En una tierra muy lejana, vivían
José y su perro Pulgo en una pequeña aldea pesquera. José, que necesitaba
pescar para sobrevivir, tenía una pequeña barca de remos con la que salía en
busca del preciado pescado azul, en compañía del incondicional animal. Los días
que no pasaba rodeado de agua y redes, José encontraba refugio en una hermosa y
bien pintada casa de madera, que se encontraba en un desfiladero tangente al
mar y a unos metros de un lago enorme que lo separaba del centro de la aldea.

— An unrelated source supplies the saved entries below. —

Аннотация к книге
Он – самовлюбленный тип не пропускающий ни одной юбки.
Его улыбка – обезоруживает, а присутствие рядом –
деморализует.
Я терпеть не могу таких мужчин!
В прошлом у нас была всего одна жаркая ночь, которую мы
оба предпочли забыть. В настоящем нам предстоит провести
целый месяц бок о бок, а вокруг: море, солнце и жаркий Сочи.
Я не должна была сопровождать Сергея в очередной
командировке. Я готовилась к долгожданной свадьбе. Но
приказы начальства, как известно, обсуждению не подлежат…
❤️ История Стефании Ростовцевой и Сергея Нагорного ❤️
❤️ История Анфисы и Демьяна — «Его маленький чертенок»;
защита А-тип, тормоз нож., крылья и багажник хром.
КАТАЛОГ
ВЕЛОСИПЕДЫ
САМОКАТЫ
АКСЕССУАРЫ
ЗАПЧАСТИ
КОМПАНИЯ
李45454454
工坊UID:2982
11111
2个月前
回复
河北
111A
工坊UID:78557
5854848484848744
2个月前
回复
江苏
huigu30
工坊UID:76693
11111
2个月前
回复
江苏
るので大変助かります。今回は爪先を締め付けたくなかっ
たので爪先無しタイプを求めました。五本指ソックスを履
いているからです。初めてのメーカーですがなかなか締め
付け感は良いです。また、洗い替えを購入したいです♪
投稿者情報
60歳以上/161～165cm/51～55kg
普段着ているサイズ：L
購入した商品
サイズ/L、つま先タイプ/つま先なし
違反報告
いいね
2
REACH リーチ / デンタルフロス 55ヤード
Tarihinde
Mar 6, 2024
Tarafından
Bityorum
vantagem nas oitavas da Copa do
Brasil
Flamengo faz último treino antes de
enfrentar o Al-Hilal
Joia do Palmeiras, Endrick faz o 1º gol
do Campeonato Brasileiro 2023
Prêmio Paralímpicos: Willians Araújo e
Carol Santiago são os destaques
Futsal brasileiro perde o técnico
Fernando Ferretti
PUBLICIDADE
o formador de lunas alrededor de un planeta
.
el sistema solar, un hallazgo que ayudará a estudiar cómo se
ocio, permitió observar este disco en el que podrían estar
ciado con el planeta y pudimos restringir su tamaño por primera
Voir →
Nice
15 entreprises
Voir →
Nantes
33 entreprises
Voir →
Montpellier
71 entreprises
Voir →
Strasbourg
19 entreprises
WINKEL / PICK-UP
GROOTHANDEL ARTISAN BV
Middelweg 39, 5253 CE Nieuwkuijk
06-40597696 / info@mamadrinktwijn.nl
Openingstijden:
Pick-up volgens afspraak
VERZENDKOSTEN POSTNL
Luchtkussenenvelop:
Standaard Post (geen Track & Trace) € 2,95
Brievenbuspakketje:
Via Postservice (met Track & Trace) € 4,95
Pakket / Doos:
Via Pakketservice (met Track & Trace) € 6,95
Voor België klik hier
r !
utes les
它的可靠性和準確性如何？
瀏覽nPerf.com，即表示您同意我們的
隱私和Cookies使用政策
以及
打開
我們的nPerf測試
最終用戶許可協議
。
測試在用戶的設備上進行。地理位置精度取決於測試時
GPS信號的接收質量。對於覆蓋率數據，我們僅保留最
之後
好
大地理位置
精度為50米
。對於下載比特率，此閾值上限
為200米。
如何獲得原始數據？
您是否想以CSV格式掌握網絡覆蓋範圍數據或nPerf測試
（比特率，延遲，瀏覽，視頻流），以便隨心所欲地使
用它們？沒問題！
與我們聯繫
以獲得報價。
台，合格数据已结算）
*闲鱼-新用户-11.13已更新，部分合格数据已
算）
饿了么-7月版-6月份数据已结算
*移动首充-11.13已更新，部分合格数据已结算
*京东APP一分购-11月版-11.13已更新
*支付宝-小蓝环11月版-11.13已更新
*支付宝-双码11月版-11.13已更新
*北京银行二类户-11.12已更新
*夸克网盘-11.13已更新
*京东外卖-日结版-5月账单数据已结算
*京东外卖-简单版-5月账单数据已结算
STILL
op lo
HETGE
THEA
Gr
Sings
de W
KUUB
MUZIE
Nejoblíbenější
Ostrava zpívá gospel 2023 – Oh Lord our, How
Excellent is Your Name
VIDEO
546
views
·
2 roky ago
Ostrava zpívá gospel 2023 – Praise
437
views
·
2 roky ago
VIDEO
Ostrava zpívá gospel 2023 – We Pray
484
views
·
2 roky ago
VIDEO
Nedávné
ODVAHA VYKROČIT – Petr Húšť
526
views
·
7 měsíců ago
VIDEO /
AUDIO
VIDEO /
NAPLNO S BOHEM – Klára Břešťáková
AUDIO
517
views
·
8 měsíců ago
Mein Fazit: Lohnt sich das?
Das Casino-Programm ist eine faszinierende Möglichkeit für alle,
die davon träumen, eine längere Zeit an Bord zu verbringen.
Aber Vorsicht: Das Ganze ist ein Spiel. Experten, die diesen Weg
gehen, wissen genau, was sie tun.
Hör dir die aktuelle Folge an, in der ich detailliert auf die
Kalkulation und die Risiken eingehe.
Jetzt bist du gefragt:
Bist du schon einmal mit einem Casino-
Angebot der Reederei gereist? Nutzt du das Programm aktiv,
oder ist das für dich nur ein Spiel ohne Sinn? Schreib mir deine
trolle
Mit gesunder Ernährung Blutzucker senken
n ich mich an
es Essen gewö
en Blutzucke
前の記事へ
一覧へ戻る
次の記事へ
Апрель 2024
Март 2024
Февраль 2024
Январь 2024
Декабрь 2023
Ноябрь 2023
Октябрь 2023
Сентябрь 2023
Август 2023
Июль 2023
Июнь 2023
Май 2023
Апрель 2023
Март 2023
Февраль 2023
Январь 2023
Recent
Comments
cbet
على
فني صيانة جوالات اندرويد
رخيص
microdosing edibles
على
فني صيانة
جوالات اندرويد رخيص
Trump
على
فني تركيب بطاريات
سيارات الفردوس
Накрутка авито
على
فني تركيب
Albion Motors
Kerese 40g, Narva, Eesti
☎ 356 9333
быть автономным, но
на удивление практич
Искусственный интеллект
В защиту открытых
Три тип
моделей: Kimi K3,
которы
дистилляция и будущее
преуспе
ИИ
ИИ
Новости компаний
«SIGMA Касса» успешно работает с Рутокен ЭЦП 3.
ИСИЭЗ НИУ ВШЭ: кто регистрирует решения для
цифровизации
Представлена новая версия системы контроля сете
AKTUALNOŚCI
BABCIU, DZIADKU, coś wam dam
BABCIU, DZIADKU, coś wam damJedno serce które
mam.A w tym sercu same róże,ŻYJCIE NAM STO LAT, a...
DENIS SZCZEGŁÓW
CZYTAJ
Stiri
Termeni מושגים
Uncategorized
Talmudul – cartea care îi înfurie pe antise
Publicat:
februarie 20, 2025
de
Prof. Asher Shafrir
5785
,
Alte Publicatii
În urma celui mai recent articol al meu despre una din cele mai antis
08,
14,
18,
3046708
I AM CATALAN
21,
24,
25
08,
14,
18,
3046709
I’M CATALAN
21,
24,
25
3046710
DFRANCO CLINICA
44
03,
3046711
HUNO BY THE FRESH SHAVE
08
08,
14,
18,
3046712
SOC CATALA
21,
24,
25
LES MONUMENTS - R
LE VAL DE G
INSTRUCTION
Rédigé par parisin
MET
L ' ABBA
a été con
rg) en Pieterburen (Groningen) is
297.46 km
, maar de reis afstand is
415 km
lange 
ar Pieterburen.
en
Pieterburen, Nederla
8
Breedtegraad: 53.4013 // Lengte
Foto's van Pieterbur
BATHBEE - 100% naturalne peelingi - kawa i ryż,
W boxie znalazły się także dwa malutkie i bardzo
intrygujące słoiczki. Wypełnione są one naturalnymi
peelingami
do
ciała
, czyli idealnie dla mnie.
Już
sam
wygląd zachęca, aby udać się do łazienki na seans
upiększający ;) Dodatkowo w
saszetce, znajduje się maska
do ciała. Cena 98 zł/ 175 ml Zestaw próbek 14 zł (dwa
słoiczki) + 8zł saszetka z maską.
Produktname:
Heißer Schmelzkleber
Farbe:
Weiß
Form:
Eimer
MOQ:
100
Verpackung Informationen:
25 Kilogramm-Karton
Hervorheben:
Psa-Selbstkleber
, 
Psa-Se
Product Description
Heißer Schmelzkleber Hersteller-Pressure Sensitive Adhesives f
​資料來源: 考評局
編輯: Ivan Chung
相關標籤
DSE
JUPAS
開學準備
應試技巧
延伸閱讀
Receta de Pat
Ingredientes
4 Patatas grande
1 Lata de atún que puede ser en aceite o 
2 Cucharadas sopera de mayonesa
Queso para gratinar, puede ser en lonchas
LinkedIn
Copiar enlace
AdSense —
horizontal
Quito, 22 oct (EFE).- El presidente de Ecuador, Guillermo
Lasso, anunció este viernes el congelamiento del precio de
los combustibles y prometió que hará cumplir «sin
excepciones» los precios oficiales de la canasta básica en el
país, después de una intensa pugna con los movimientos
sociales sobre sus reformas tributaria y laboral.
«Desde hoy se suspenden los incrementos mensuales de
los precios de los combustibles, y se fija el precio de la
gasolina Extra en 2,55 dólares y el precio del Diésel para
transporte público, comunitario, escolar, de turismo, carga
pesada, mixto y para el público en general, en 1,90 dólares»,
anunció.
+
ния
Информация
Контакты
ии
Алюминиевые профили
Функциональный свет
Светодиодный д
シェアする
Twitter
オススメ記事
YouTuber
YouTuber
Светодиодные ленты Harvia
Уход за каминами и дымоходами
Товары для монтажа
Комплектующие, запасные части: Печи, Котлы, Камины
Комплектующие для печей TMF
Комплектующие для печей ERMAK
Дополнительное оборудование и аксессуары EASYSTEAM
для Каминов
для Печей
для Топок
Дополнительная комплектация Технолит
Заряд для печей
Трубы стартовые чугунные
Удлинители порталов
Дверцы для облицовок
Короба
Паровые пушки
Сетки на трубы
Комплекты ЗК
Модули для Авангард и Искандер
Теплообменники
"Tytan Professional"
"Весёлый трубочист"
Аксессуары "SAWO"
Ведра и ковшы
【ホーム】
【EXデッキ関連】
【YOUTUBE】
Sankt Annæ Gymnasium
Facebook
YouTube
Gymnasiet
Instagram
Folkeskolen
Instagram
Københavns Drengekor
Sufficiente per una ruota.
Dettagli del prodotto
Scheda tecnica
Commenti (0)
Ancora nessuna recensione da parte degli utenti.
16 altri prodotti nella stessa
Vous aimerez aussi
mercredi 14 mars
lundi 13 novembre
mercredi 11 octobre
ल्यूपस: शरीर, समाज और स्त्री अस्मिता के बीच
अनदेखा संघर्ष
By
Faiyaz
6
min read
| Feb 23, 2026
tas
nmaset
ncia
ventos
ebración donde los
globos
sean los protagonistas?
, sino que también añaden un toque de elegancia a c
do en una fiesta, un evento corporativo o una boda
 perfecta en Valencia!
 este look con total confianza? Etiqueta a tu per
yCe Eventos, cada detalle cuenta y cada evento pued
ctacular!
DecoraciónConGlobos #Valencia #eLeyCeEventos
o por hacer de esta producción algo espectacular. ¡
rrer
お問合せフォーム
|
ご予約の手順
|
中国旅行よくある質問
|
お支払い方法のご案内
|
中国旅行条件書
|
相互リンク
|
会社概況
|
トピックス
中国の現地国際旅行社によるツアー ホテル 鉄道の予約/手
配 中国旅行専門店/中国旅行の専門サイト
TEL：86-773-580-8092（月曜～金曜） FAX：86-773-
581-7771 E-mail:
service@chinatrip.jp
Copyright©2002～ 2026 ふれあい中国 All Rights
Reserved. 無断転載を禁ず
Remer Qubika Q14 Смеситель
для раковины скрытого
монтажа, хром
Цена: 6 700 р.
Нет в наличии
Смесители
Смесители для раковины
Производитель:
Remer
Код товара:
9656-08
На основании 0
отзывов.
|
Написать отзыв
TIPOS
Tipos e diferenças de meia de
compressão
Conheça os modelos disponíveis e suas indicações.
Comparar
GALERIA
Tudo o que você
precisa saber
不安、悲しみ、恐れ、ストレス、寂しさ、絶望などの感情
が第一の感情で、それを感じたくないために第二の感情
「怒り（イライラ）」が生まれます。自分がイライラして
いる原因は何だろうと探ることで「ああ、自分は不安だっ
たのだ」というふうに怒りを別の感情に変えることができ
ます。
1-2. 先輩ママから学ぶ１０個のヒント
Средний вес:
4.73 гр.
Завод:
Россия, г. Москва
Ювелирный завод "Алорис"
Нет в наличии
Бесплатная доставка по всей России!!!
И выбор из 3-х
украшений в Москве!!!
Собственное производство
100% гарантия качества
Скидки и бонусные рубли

Un día, quedándose anonadado por
el sonido de la brisa que golpeaba tenuemente contra el desfiladero, José
durmiose mientras navegaba por las intrincadas olas del mar. Durmió tanto
tiempo, evadido de los ladridos de su fiel can, que la barca alejose mar
adentro y al despertar, no reconoció el mundo que lo rodeaba. Grandes bancos de
peces revoloteaban a izquierda y derecha de la pequeña embarcación. Los ojos de
José intentaron salirse de sus cuencas al ver semejante botín y púsose manos a
la obra. Red va y red viene.
Pasadas las horas, el cansancio
hizo mella en sus pesados músculos y el peso excesivo del pescado cargado en la
barquita, hizo que ésta se tambaleara cual cuna de bebé. Tales sucesos llevaron
al pescador a sumirse de nuevo en un profundo sueño, mientras el movimiento
sedante del transporte se convertía en un torrencial movimiento oscilatorio que
acabó por devolver todo el pescado al agua.
Al despertar, las ropas del pobre
hombre rebosaban agua por doquier y un horrible sabor amargo recorría la lengua
del mismo. No obstante, no sólo fue la sal la que amargó el espíritu de José,
pues sus ojos veían impotentes como Pulgo lo había mantenido a flote durante
horas, bajo la barca que había cedido ante el incesante oleaje. La luz del sol
atravesaba las rendijas que había provocado la violencia del mar en la poco
consistente superficie de madera.
Agotado, con las últimas fuerzas
que le quedaban, consiguió ayudar a Pulgo a salir de allí y buceando hacia el
otro lado de la madera, abrió, inyectados en sangre, sus doloridos ojos y la
sorpresa llegó a él como en un sueño. Estaban ante el desfiladero, estaban ante
el dulce hogar y José no pudo más que echarse a llorar por su gran fortuna.
Ambos empapados salieron del agua y quedaron unos segundos a merced del suelo,
tumbados. La lengua de Pulgo describió un movimiento ascendente desde la boca
hasta la nariz de su amo y éste, enternecido lo abrazó, miró al lago que lo
separaba de la aldea y le dijo a su compañero:
"Amigo mío, la vida nos da
lo que necesitamos, si sabemos buscarlo y lo que el hombre y el perro necesitan
no va más allá de la línea del horizonte. Por eso mismo, el mar nos engaña con
su gran magnificencia, haciéndonos creer que necesitaremos algo más que lo que
el lago nos ofrece. No queramos pues caer en la trampa de Neptuno, por culpa de
no saber cuales son nuestras limitaciones."